Shares in Birkenstock plunged 9% Thursday after the German shoe retailer warned tariffs will likely weigh heavily on its profit margins.
The company – known for its chunky cork sandals – said it expects its annual gross margins will drop by a full percentage point due to US tariffs in the new fiscal year, which runs through Sept. 30, 2026.
It expects adjusted earnings before interest, taxes, depreciation and amortization of at least 700 million euros, or roughly $821.8 million, with a margin of 30% to 30.5% – a compression from last year’s EBITDA margin of 31.8%.
Birkenstock, which listed in New York in 2023, still operates the majority of its production in Germany – leaving it exposed to the Trump administration’s 15% tariff on the European Union, which it reached after a trade deal with the 27-nation bloc over the summer.
The company said it has been trying to minimize the impact of tariffs with targeted price hikes, vendor negotiations, manufacturing efficiency and product optimization.
It also expects revenue growth to slow in the new fiscal year to 10% to 12%, or roughly $2.7 billion to $2.8 billion, when counting several basis points of negative currency effects.
The company forecast adjusted earnings per share between 1.90 and 2.05 euros – missing expectations of 2.08 euros.
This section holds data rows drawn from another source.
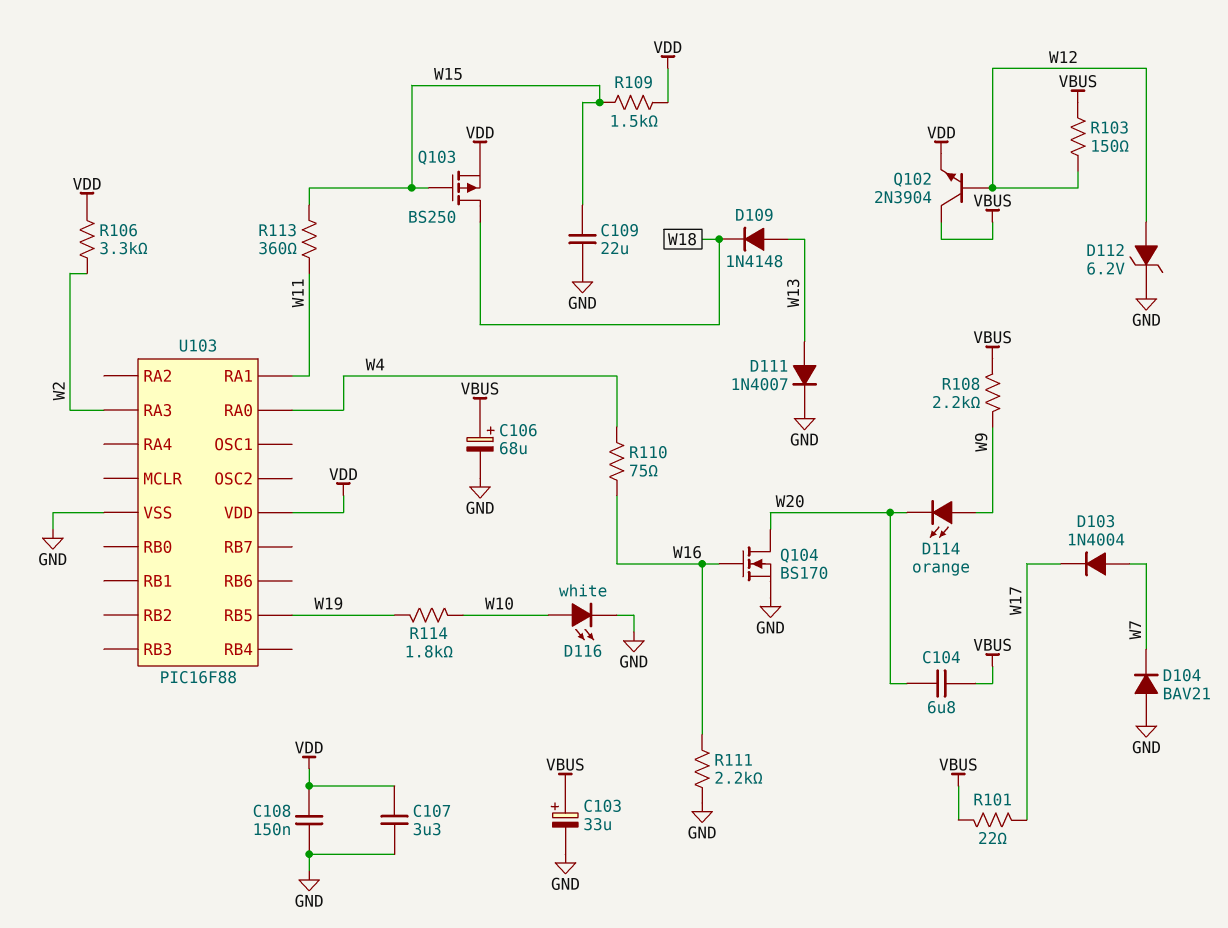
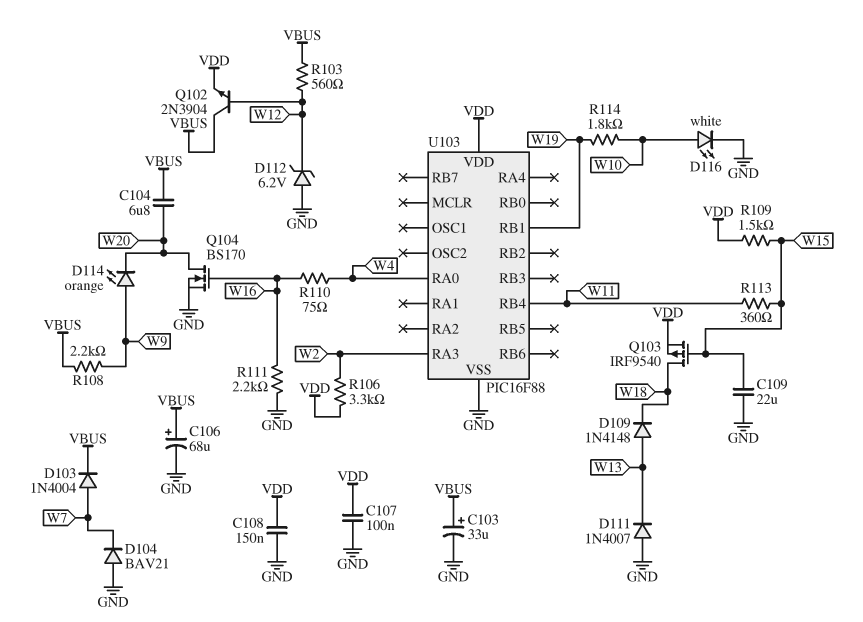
C107: 3.3uF (GND, VDD) -> 100nF (GND, VDD)
D103: diode 1N4004 (A W7, K W17) -> diode 1N4004 (A W7, K VBUS)
D111: diode 1N4007 (A W13, K GND) -> diode 1N4007 (A GND, K W13)
D112: zener 6.2V (A W12, K GND) -> zener 6.2V (A GND, K W12)
Q103: PMOS BS250 (G W15, D W18, S VDD) -> PMOS IRF9540 (G W15, D W18, S VDD)
R101: 22 (VBUS, W17) -> none
R103: 150 (VBUS, W12) -> 560 (VBUS, W12)
U103 pin RA1: W11 -> none
U103 pin RB1: none -> W19
U103 pin RB4: none -> W11
U103 pin RB5: W19 -> none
In the previous fiscal year, tariffs knocked off roughly 30 basis points from both the adjusted EBITDA margin and gross margin, the company said.
Revenue for the previous fiscal year, meanwhile, rose 16% to roughly $2.5 billion – beating estimates of 15%, which the company attributed to robust demand.

Quarterly revenue hit roughly $617.2 million, above estimates of $612.9 million.
“As we look forward into fiscal 2026, we see a continuation of the strong consumer demand and double-digit growth,” CEO Oliver Reichert said in a statement Thursday.
“Our growth is currently only limited globally by our production capacity and desire to maintain scarcity; consumer demand remains robust globally,” he added.
Birkenstock announced plans to open about 40 new stores globally in 2026 to keep up with demand, and buy back $200 million worth of shares.
Analysts at brokerage firm Bernstein warned in a note that investors should be cautious about the momentum, since Birkenstock has been performing better in wholesale than the retail sector.
It reported direct-to-consumer sales growth of just 11% for the previous fiscal year, compared to 20% in wholesale.
“Lower fiscal 2026 guidance compounds these concerns,” Bernstein said.